**What you have to do:** Each record below must be reproduced exactly as it reads, with its images omitted.

Data records
____
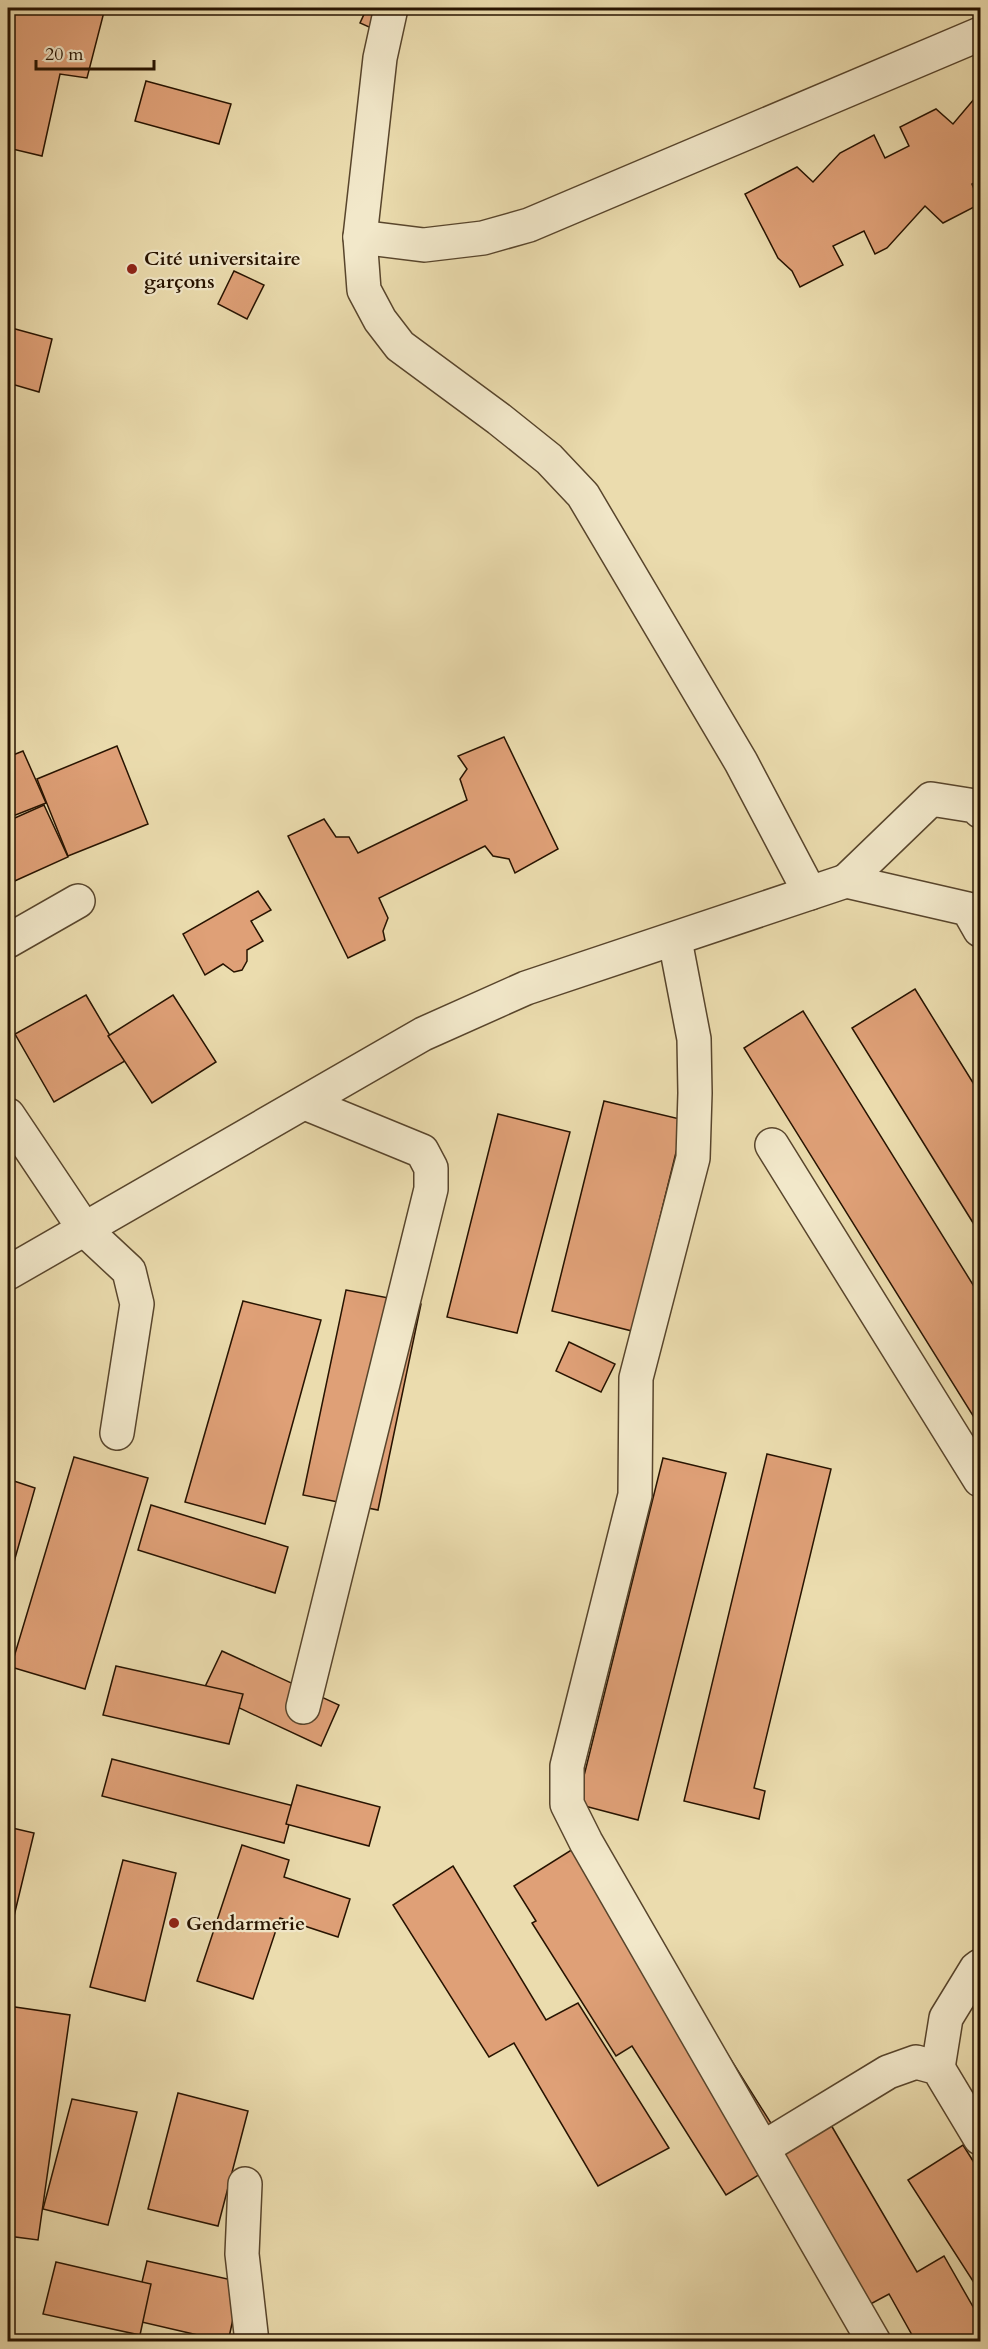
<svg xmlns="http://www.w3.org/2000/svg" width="988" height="2349" font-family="Cardo,serif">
<rect width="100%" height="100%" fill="#ebdcae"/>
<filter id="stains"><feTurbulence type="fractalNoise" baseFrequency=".00333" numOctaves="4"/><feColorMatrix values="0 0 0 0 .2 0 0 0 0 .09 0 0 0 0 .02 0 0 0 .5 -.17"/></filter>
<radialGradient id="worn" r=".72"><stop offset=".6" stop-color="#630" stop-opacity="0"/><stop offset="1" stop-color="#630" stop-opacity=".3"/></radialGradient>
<g fill="#dfa077" stroke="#271300" stroke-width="1.5">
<polygon points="8,8 105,8 87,78 60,74 42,156 8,148"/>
<polygon points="367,8 382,8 380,32 360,23"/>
<polygon points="146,81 231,104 219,144 135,121"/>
<polygon points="980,92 980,179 972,184 980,204 943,223 925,206 887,248 875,254 864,231 833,246 843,265 800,287 792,271 778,258 745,194 797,167 813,182 840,153 874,135 885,158 909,146 900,127 936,109 953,124"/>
<polygon points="234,271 264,285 247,319 218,304"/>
<polygon points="8,327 52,339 39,392 8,383"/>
<polygon points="504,737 558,849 515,873 509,859 493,856 485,846 379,898 388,918 383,931 385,940 348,958 288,836 324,819 336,837 349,837 358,853 467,800 460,779 467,769 458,756"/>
<polygon points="117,746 148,824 68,856 37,779"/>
<polygon points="23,751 46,803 8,818 8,757"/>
<polygon points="44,805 68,857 8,884 8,821"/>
<polygon points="258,891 271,910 251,921 263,941 247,950 247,961 242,970 234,972 223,964 205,975 183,934"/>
<polygon points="915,989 980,1094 980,1234 852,1028"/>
<polygon points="86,995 125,1061 54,1102 15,1034"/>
<polygon points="173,995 216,1062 152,1103 108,1036"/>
<polygon points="803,1011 980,1296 980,1427 744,1048"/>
<polygon points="604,1101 684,1120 632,1331 552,1311"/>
<polygon points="498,1114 570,1132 517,1333 447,1317"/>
<polygon points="346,1290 421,1304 378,1510 303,1495"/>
<polygon points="243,1301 321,1320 265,1524 185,1502"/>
<polygon points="569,1342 615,1364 601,1392 556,1371"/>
<polygon points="767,1454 831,1469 754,1788 765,1791 759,1819 684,1801"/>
<polygon points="74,1457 148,1478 85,1689 11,1667"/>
<polygon points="663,1458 726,1473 638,1820 577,1804"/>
<polygon points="8,1479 35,1488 8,1583"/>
<polygon points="151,1505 288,1547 275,1593 138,1550"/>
<polygon points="222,1651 339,1705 321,1746 203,1691"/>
<polygon points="116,1666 243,1694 229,1744 103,1715"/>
<polygon points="112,1759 294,1806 284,1843 102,1796"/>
<polygon points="297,1785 380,1807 369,1846 286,1824"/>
<polygon points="8,1827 34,1833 8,1941"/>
<polygon points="242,1845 289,1860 284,1877 350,1899 338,1937 280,1918 253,1999 197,1981"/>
<polygon points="573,1849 684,1985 791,2155 726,2195 632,2046 616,2056 532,1923 536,1921 514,1886"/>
<polygon points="123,1860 176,1873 145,2001 90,1987"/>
<polygon points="453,1866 546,2020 578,2003 669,2148 598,2186 514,2043 489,2057 393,1905"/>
<polygon points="8,2006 70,2015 38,2240 8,2236"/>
<polygon points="178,2093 248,2111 218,2226 148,2209"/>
<polygon points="72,2099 137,2112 108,2225 43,2209"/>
<polygon points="831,2125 917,2272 944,2256 980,2319 980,2342 916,2342 889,2294 865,2307 777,2156"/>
<polygon points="963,2145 980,2172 980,2292 908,2180"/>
<polygon points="147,2261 241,2282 228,2342 133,2320"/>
<polygon points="56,2262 151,2284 140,2335 43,2314"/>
</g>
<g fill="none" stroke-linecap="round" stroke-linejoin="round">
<g stroke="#58452c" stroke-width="36">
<g id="minor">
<polyline points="391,8 380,58 360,237 364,290 380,320 400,346 499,419 549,459 583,495 741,762 810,893"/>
<polyline points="360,237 424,245 483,238 529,225 980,34"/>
<polyline points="980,811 975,806 931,799 846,881 968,909 980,930"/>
<polyline points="675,940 694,1039 695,1093 693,1158 636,1378 635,1495 567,1766 567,1804 586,1842 874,2342"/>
<polyline points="8,941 78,901"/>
<polyline points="8,1115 85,1230 129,1271 137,1304 117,1433"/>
<polyline points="772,1145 980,1480"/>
<polyline points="8,1273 423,1034 526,988 846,881"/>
<polyline points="303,1707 431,1189 431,1168 422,1151 305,1103"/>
<polyline points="938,2068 946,2018 976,1969 980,1966"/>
<polyline points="763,2148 888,2072 916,2062 938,2068 980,2138"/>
<polyline points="245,2184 242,2254 252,2342"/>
</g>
</g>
<use href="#minor" stroke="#f2e8ca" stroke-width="33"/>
</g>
<g fill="#8f2418" stroke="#f2e8ca" stroke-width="2">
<circle cx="132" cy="269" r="6"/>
<circle cx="174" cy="1923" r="6"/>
</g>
<g text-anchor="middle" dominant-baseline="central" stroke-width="4.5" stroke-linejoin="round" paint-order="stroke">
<g font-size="20" font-weight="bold" fill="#271300" stroke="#f2e8ca" text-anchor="start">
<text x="144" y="258">Cité universitaire<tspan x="144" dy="23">garçons</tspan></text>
<text x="186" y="1923">Gendarmerie</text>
</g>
</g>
<rect width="988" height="2349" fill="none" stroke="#ebdcae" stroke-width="30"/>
<rect x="9" y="9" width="970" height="2331" fill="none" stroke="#271300" stroke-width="3"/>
<rect x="15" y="15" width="958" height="2319" fill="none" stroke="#271300" stroke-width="1.5"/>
<path d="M36 60v9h118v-9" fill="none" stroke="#271300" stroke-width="3"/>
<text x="45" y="60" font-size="18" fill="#271300" stroke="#f2e8ca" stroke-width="4.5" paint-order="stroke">20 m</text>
<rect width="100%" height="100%" filter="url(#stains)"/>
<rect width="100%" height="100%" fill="url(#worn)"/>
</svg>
____
**Final answer:**
<svg xmlns="http://www.w3.org/2000/svg" width="988" height="2349" font-family="Cardo,serif">
<rect width="100%" height="100%" fill="#ebdcae"/>
<filter id="stains"><feTurbulence type="fractalNoise" baseFrequency=".00333" numOctaves="4"/><feColorMatrix values="0 0 0 0 .2 0 0 0 0 .09 0 0 0 0 .02 0 0 0 .5 -.17"/></filter>
<radialGradient id="worn" r=".72"><stop offset=".6" stop-color="#630" stop-opacity="0"/><stop offset="1" stop-color="#630" stop-opacity=".3"/></radialGradient>
<g fill="#dfa077" stroke="#271300" stroke-width="1.5">
<polygon points="8,8 105,8 87,78 60,74 42,156 8,148"/>
<polygon points="367,8 382,8 380,32 360,23"/>
<polygon points="146,81 231,104 219,144 135,121"/>
<polygon points="980,92 980,179 972,184 980,204 943,223 925,206 887,248 875,254 864,231 833,246 843,265 800,287 792,271 778,258 745,194 797,167 813,182 840,153 874,135 885,158 909,146 900,127 936,109 953,124"/>
<polygon points="234,271 264,285 247,319 218,304"/>
<polygon points="8,327 52,339 39,392 8,383"/>
<polygon points="504,737 558,849 515,873 509,859 493,856 485,846 379,898 388,918 383,931 385,940 348,958 288,836 324,819 336,837 349,837 358,853 467,800 460,779 467,769 458,756"/>
<polygon points="117,746 148,824 68,856 37,779"/>
<polygon points="23,751 46,803 8,818 8,757"/>
<polygon points="44,805 68,857 8,884 8,821"/>
<polygon points="258,891 271,910 251,921 263,941 247,950 247,961 242,970 234,972 223,964 205,975 183,934"/>
<polygon points="915,989 980,1094 980,1234 852,1028"/>
<polygon points="86,995 125,1061 54,1102 15,1034"/>
<polygon points="173,995 216,1062 152,1103 108,1036"/>
<polygon points="803,1011 980,1296 980,1427 744,1048"/>
<polygon points="604,1101 684,1120 632,1331 552,1311"/>
<polygon points="498,1114 570,1132 517,1333 447,1317"/>
<polygon points="346,1290 421,1304 378,1510 303,1495"/>
<polygon points="243,1301 321,1320 265,1524 185,1502"/>
<polygon points="569,1342 615,1364 601,1392 556,1371"/>
<polygon points="767,1454 831,1469 754,1788 765,1791 759,1819 684,1801"/>
<polygon points="74,1457 148,1478 85,1689 11,1667"/>
<polygon points="663,1458 726,1473 638,1820 577,1804"/>
<polygon points="8,1479 35,1488 8,1583"/>
<polygon points="151,1505 288,1547 275,1593 138,1550"/>
<polygon points="222,1651 339,1705 321,1746 203,1691"/>
<polygon points="116,1666 243,1694 229,1744 103,1715"/>
<polygon points="112,1759 294,1806 284,1843 102,1796"/>
<polygon points="297,1785 380,1807 369,1846 286,1824"/>
<polygon points="8,1827 34,1833 8,1941"/>
<polygon points="242,1845 289,1860 284,1877 350,1899 338,1937 280,1918 253,1999 197,1981"/>
<polygon points="573,1849 684,1985 791,2155 726,2195 632,2046 616,2056 532,1923 536,1921 514,1886"/>
<polygon points="123,1860 176,1873 145,2001 90,1987"/>
<polygon points="453,1866 546,2020 578,2003 669,2148 598,2186 514,2043 489,2057 393,1905"/>
<polygon points="8,2006 70,2015 38,2240 8,2236"/>
<polygon points="178,2093 248,2111 218,2226 148,2209"/>
<polygon points="72,2099 137,2112 108,2225 43,2209"/>
<polygon points="831,2125 917,2272 944,2256 980,2319 980,2342 916,2342 889,2294 865,2307 777,2156"/>
<polygon points="963,2145 980,2172 980,2292 908,2180"/>
<polygon points="147,2261 241,2282 228,2342 133,2320"/>
<polygon points="56,2262 151,2284 140,2335 43,2314"/>
</g>
<g fill="none" stroke-linecap="round" stroke-linejoin="round">
<g stroke="#58452c" stroke-width="36">
<g id="minor">
<polyline points="391,8 380,58 360,237 364,290 380,320 400,346 499,419 549,459 583,495 741,762 810,893"/>
<polyline points="360,237 424,245 483,238 529,225 980,34"/>
<polyline points="980,811 975,806 931,799 846,881 968,909 980,930"/>
<polyline points="675,940 694,1039 695,1093 693,1158 636,1378 635,1495 567,1766 567,1804 586,1842 874,2342"/>
<polyline points="8,941 78,901"/>
<polyline points="8,1115 85,1230 129,1271 137,1304 117,1433"/>
<polyline points="772,1145 980,1480"/>
<polyline points="8,1273 423,1034 526,988 846,881"/>
<polyline points="303,1707 431,1189 431,1168 422,1151 305,1103"/>
<polyline points="938,2068 946,2018 976,1969 980,1966"/>
<polyline points="763,2148 888,2072 916,2062 938,2068 980,2138"/>
<polyline points="245,2184 242,2254 252,2342"/>
</g>
</g>
<use href="#minor" stroke="#f2e8ca" stroke-width="33"/>
</g>
<g fill="#8f2418" stroke="#f2e8ca" stroke-width="2">
<circle cx="132" cy="269" r="6"/>
<circle cx="174" cy="1923" r="6"/>
</g>
<g text-anchor="middle" dominant-baseline="central" stroke-width="4.5" stroke-linejoin="round" paint-order="stroke">
<g font-size="20" font-weight="bold" fill="#271300" stroke="#f2e8ca" text-anchor="start">
<text x="144" y="258">Cité universitaire<tspan x="144" dy="23">garçons</tspan></text>
<text x="186" y="1923">Gendarmerie</text>
</g>
</g>
<rect width="988" height="2349" fill="none" stroke="#ebdcae" stroke-width="30"/>
<rect x="9" y="9" width="970" height="2331" fill="none" stroke="#271300" stroke-width="3"/>
<rect x="15" y="15" width="958" height="2319" fill="none" stroke="#271300" stroke-width="1.5"/>
<path d="M36 60v9h118v-9" fill="none" stroke="#271300" stroke-width="3"/>
<text x="45" y="60" font-size="18" fill="#271300" stroke="#f2e8ca" stroke-width="4.5" paint-order="stroke">20 m</text>
<rect width="100%" height="100%" filter="url(#stains)"/>
<rect width="100%" height="100%" fill="url(#worn)"/>
</svg>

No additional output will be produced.